We are concerned with an administrative policy of the Board based upon its construction of the act. Regardless of whether the employer in this case has standing to raise constitutional questions, I agree with the majority that they should be considered. In my view *Page 109 
there is another fundamental objection to the interpretation of the act adopted by the majority. Claimant in this case was held to have had good cause in refusing the referred employment at wages below the union scale because of the anticipated adverse effect of a union by-law to which he was subject. Under similar circumstances a non-union workman would be barred from compensation by his refusal to accept the referred work, otherwise suitable, on the ground that the wages offered were below the scale of his former employment. It is futile therefore to argue that the Board in administering the act — with the sanction of the majority — has not placed union members in one class and non-union workmen in another. Any such administrative classification under which a member of a union may refuse suitable referred employment (unless within specific exemptions of the act) but which a non-union workman is bound to accept, is unconstitutional in my opinion. It is unreasonable in that it creates a preference in favor of members of one group not generally applicable to all workmen.
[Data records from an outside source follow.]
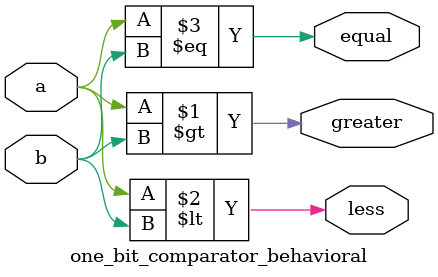
<source format=v>
module one_bit_comparator_behavioral (
    input a,
    input b,
    output greater,
    output less,
    output equal
);
    assign greater = a > b; // TODO
    assign less = a < b; // TODO
    assign equal = a == b; // TODO
endmodule

</source>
Finally, I should like to make it clear that I would readily concur in the result reached by the majority if the testimony were sufficient to support a finding that the wages offered this claimant were less favorable than those "prevailing for similar work in the locality". The act contemplates a give-and-take attitude in periods of unemployment, but, it certainly cannot be used as an instrument for depressing wages.
Instead of adhering to a defensible interpretation of what is suitable work, the Board, with the approval of the majority, has adopted a basis for its decision for which I can find no legal justification under the act. To that I must dissent. The ruling is of no great importance in the present transient phase of industrial readjustment; it is bound to become so in future periods of prolonged or general unemployment.